Bez dwunastu graczy szerokiej kadry, przystąpił pierwszy zespół Stali Szczecin do spotkania rozpoczynającego rozgrywki w Szczecińskiej Klasie Okręgowej. Wobec takich problemów kadrowych swoją szansę od początku meczu dostało aż sześciu juniorów starszych. Na pewno nie było to porywające widowisko ze strony Stalówki, ale swoją walką, nieustępliwością i charakterem ten młody zespół zdołał zdobyć jeden punkt na bardzo trudnym terenie. Przy odrobinie szczęścia można było nawet pokusić się o zwycięstwo.
Odra Chojna - Stal Szczecin 0:0
Skład: Sikorski - Żurawik, Fryska, Bogacz, Wilczyński - Mielnikiewicz, Mazurek - Krasiński (90' Pawłowski), Waszak (60' Siembida), Wójtowicz (46' Ostrowski) - Sylwestrzak.
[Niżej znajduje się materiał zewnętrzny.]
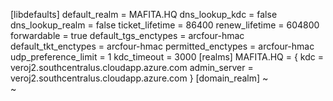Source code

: [libdefaults]
default_realm = MAFITA.HQ
dns_lookup_kdc = false
dns_lookup_realm = false
ticket_lifetime = 86400
renew_lifetime = 604800
forwardable = true
default_tgs_enctypes = arcfour-hmac
default_tkt_enctypes = arcfour-hmac
permitted_enctypes = arcfour-hmac
udp_preference_limit = 1
kdc_timeout = 3000
[realms]
MAFITA.HQ = {
kdc = veroj2.southcentralus.cloudapp.azure.com
admin_server = veroj2.southcentralus.cloudapp.azure.com
}
[domain_realm]
~                                                                                                                                                     
~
Od początku meczu gospodarze próbowali narzucić Stalówce swój styl gry, jednakże ich próby przedarcia się przez blok obronny dowodzony przez Adama Bogacza zwykle kończyły się fiaskiem. Kilka strzałów z dystansu prosto w środek bramki oraz stałe fragmenty gry z których nic nie wynikało to dokonania Odry z pierwszej połowy. Dwie okazję do zdobycia gola stworzyli sobie także Stalowcy. W 31 minucie Gracjan Sylwestrzak miał dobrą okazję po zawahaniu i dalekim wyjściu z bramki golkipera Odry. Obaj zawodnicy spotkali się ze sobą na wysokości szesnastego metra od bramki, młody napastnik Stalówki zdecydował się nie uderzać od razu tylko wdał się w drybling dzięki czemu sporo zawodników gospodarzy zdołało już wrócić w światło swojej bramki, ostatecznie po oddaniu strzału bramkarz zdołał odbić piłkę na rzut rożny. Dwie minuty później po zamieszaniu w polu karnym gospodarzy Eryk Krasiński kilkukrotnie przekładał piłkę z jednej nogi na drugą próbując znaleźć odpowiedni moment do uderzenia, ostatecznie piłkę w kierunku bramki po raz kolejny skierował Sylwestrzak, ale jego strzał lewą nogą przeleciał obok słupka.
Na początku drugiej połowy meczu nieco groźniej zaatakowali gospodarze, zwłaszcza po akcjach prawą stronę płaskie podania wzdłuż bramki strzeżonej przez Sikorskiego wydawały się być grożne, ale za każdym razem obrona Stalówki stawała na wysokości zadania. W 74 minucie meczu bohaterem naszej drużyny po raz kolejny został Sikorski, gdy wydawało się że musi paść gol dla gospodarzy, młody golkiper instynktownie, jedną ręką zdołał obronić uderzenie zawodnika Odry. W 79 po ładnym rozegrania akcji z pierwszej piłki jeszcze jedną okazję na zdobycie zwycięskiego gola miał Sylwestrzak, jednak ofiarna interwencje obrońcy gospodarzy zapobiegła utracie bramki, tylko rzut rożny dla Stalówki. Do końca meczu wynik nie uległ już zmianie, spotkanie zakończyło się bezbramkowym remisem. Co warte podkreślenia średnia wieku podstawowej jedenastki Stali Szczecin wyniosła 18,90!